WHAT YOU WILL DO:
Copy out each entry precisely; no image belongs in the result.
[MATERIAL SUPPLIED — start]
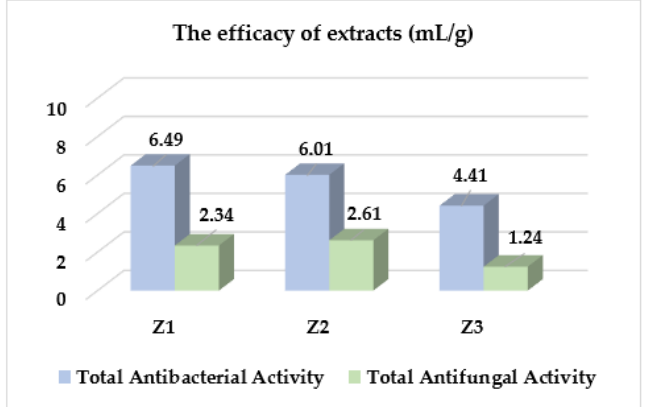
Figure 3. The efficacy (mean TAA values, mL/g) of Z. bungeana extracts against all the studied ref- erence bacteria and fungi. reference bacteria and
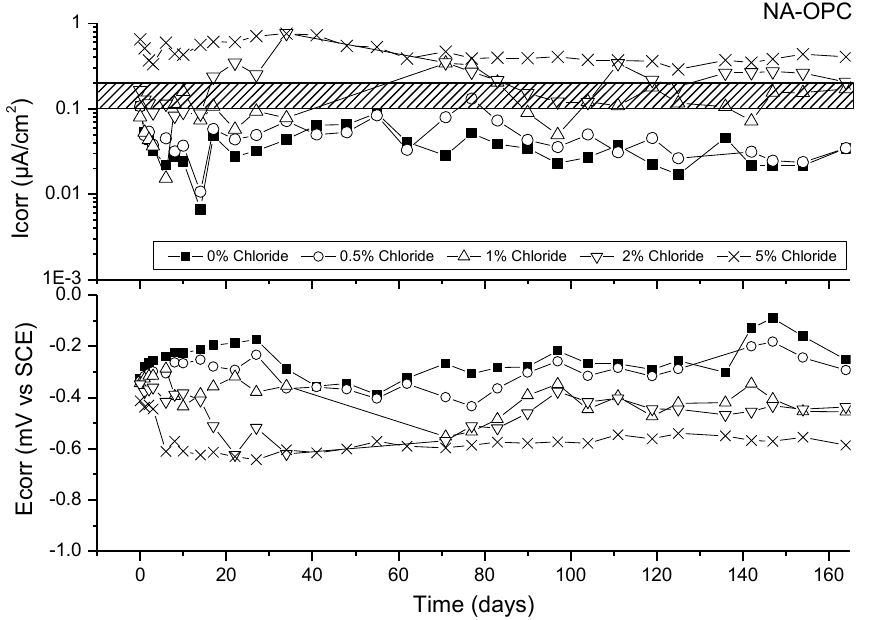
Figure 6. Corrosion rate and corrosion potential of steel reinforcement embedded in NA-OPC specimens and different chloride concentrations.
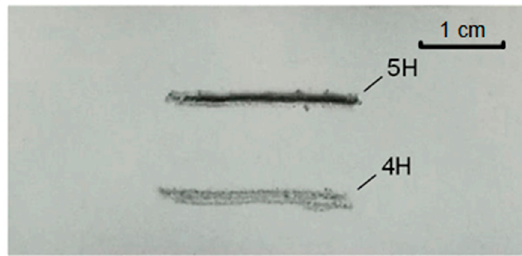
Figure 11. Surface hardness of the super-hydrophobic coating after the pencil test.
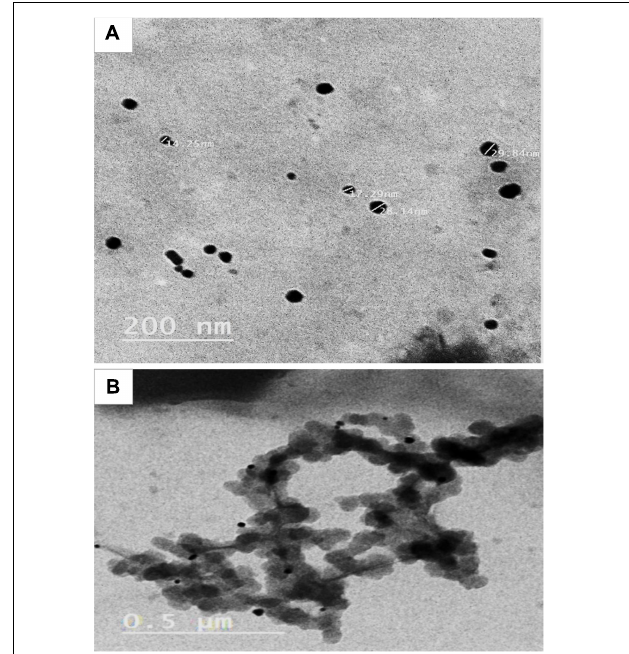
June drop percentage: In May 2019 and 2020, the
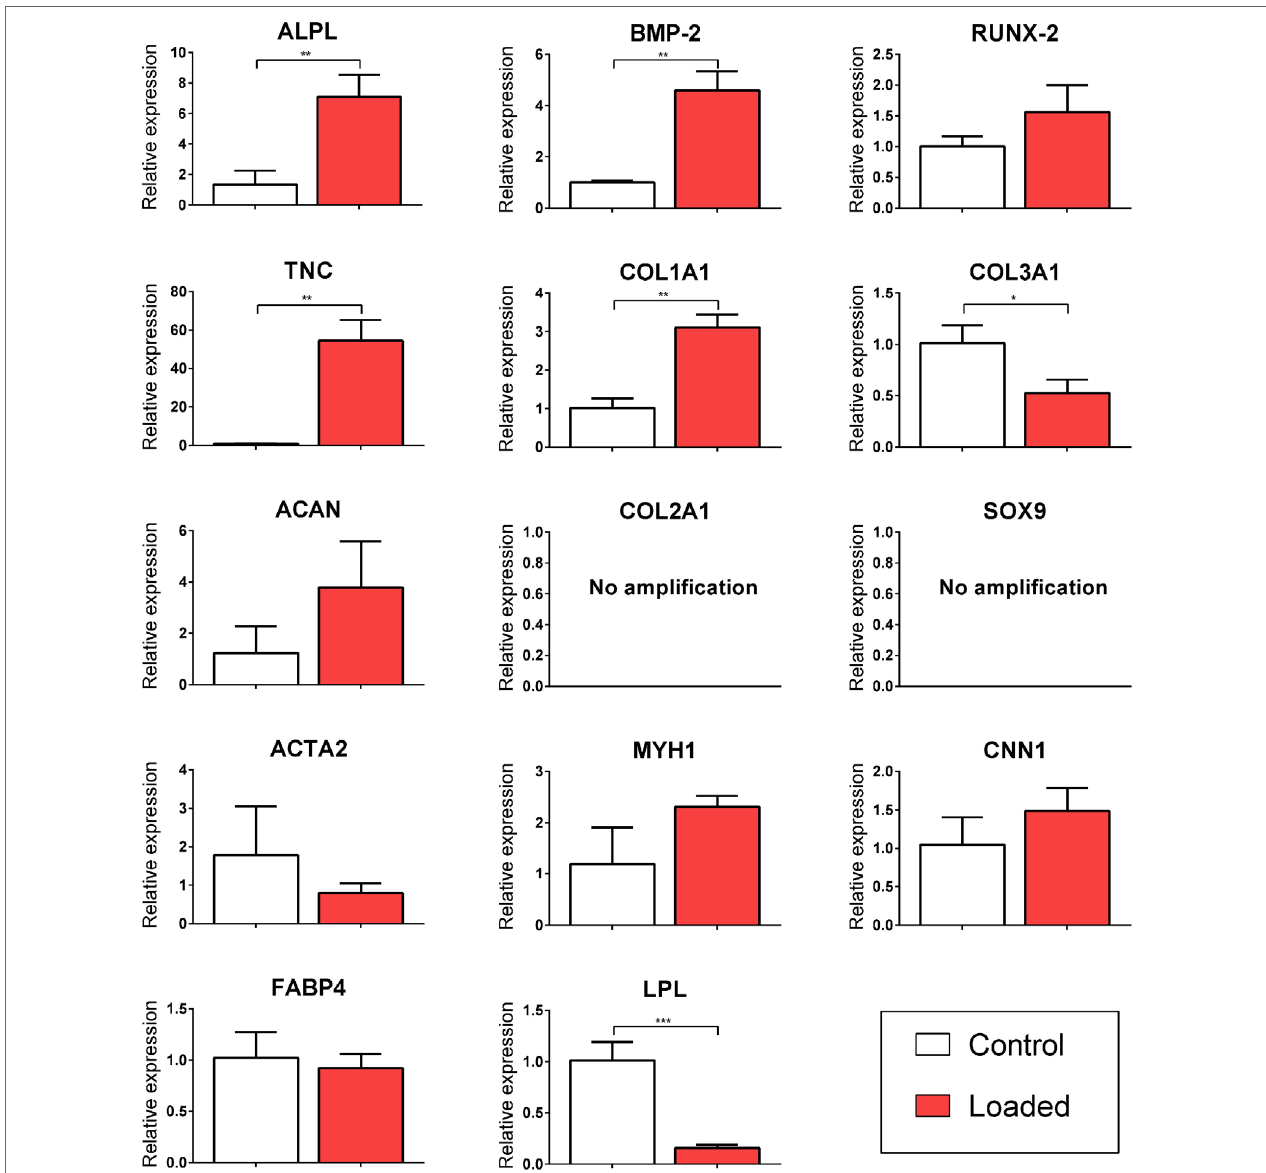
FigUre 2 | Relative gene expression of multipotent stromal cells (MSCs) encapsulated in fibrin hydrogels and cultured in tensile strain bioreactor in the absence of growth factors for 7 days. The application of 10% cyclic tensile strain at 0.5 Hz was found to promote intramembranous ossification and inhibit adipogenic differentiation of MSCs. Data are presented as fold changes, relative to the non-loaded (control) group. Significant differences are indicated where present (* p < 0.05; ** p < 0.01; *** p < 0.001; n = 5). See Table 1 for details of gene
[MATERIAL SUPPLIED — finish]
YOUR SOLUTION:
Figure 3. The efficacy (mean TAA values, mL/g) of Z. bungeana extracts against all the studied ref- erence bacteria and fungi. reference bacteria and
Figure 6. Corrosion rate and corrosion potential of steel reinforcement embedded in NA-OPC specimens and different chloride concentrations.
Figure 11. Surface hardness of the super-hydrophobic coating after the pencil test.
June drop percentage: In May 2019 and 2020, the
FigUre 2 | Relative gene expression of multipotent stromal cells (MSCs) encapsulated in fibrin hydrogels and cultured in tensile strain bioreactor in the absence of growth factors for 7 days. The application of 10% cyclic tensile strain at 0.5 Hz was found to promote intramembranous ossification and inhibit adipogenic differentiation of MSCs. Data are presented as fold changes, relative to the non-loaded (control) group. Significant differences are indicated where present (* p < 0.05; ** p < 0.01; *** p < 0.001; n = 5). See Table 1 for details of gene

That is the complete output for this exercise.